DIRECTIONS: Please output the listing exactly as it stands, but omit any images.

(Beginning of DATASET EXCERPT)

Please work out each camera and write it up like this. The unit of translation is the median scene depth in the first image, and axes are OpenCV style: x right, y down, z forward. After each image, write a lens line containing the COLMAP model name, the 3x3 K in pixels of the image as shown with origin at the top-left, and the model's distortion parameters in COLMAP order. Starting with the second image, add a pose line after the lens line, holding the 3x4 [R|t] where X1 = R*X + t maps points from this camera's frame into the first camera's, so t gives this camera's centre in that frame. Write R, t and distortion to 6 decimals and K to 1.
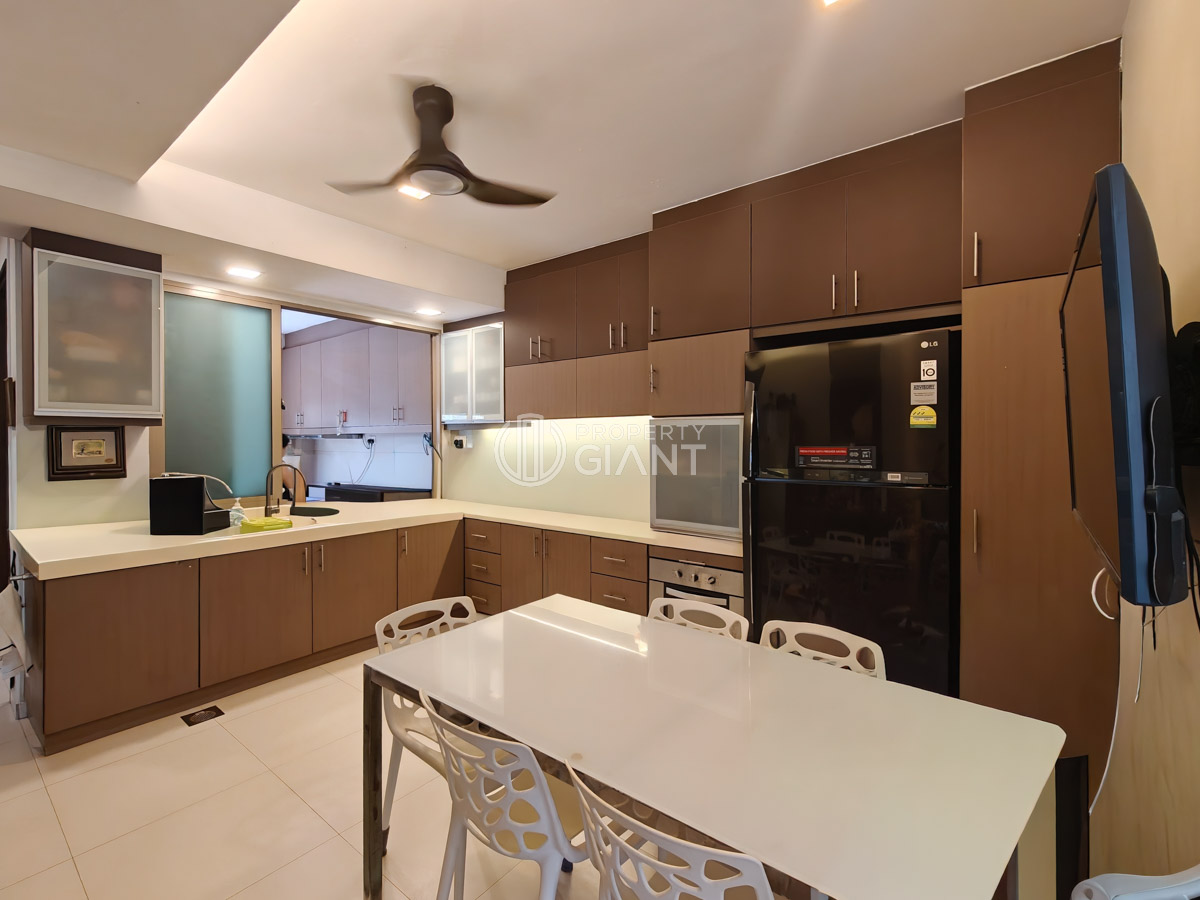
lens RADIAL K [[535.1, 0, 603.1], [0, 535.1, 448.2], [0, 0, 1]] dist [-0.002413, -0.000693]
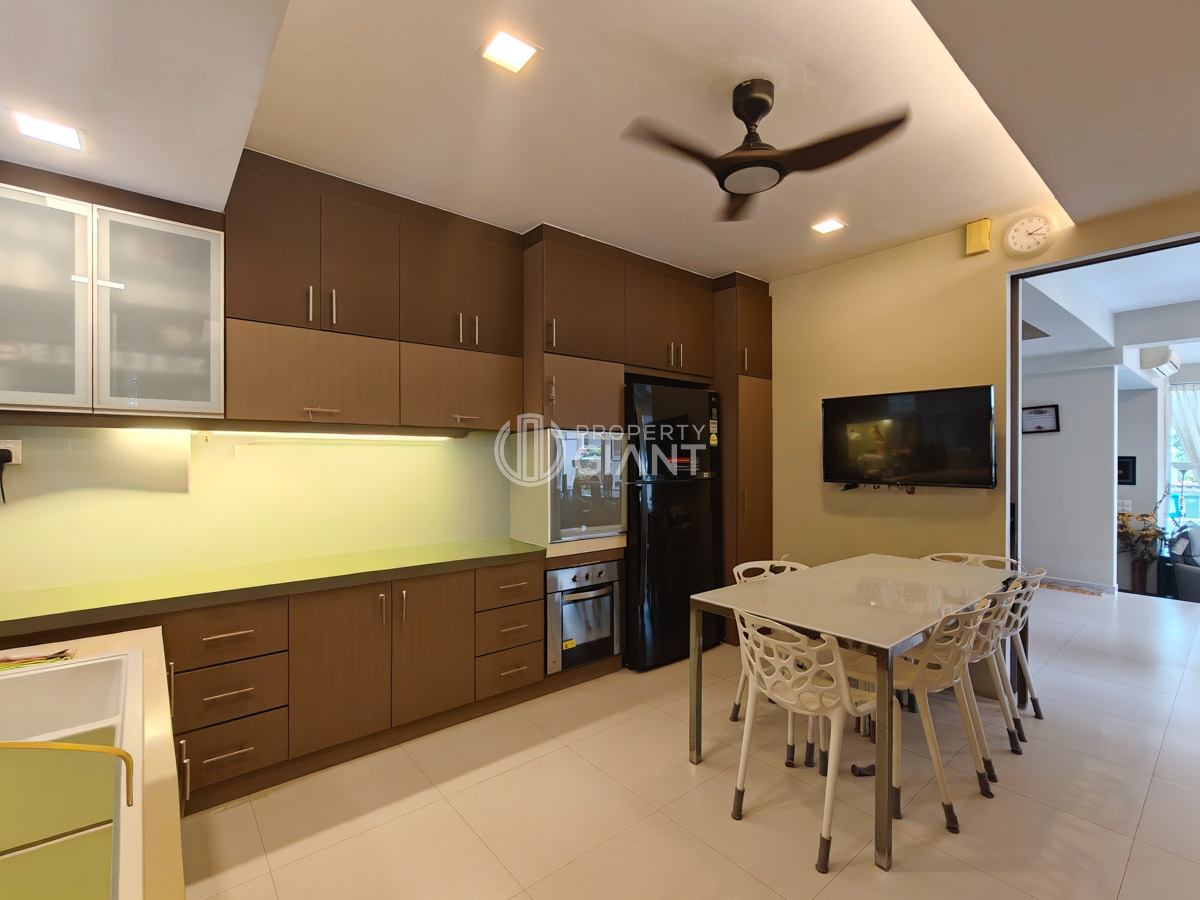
lens RADIAL K [[541.7, 0, 606.7], [0, 541.7, 451.1], [0, 0, 1]] dist [-0.000925, -0.000240]
pose [[0.205062, 0.000843, 0.978749, -0.642367], [0.008890, 0.999957, -0.002724, -0.009946], [-0.978709, 0.009259, 0.205046, 0.506241]]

(End of DATASET EXCERPT)

REPLY TO THE TASK:
Please work out each camera and write it up like this. The unit of translation is the median scene depth in the first image, and axes are OpenCV style: x right, y down, z forward. After each image, write a lens line containing the COLMAP model name, the 3x3 K in pixels of the image as shown with origin at the top-left, and the model's distortion parameters in COLMAP order. Starting with the second image, add a pose line after the lens line, holding the 3x4 [R|t] where X1 = R*X + t maps points from this camera's frame into the first camera's, so t gives this camera's centre in that frame. Write R, t and distortion to 6 decimals and K to 1.
lens RADIAL K [[535.1, 0, 603.1], [0, 535.1, 448.2], [0, 0, 1]] dist [-0.002413, -0.000693]
lens RADIAL K [[541.7, 0, 606.7], [0, 541.7, 451.1], [0, 0, 1]] dist [-0.000925, -0.000240]
pose [[0.205062, 0.000843, 0.978749, -0.642367], [0.008890, 0.999957, -0.002724, -0.009946], [-0.978709, 0.009259, 0.205046, 0.506241]]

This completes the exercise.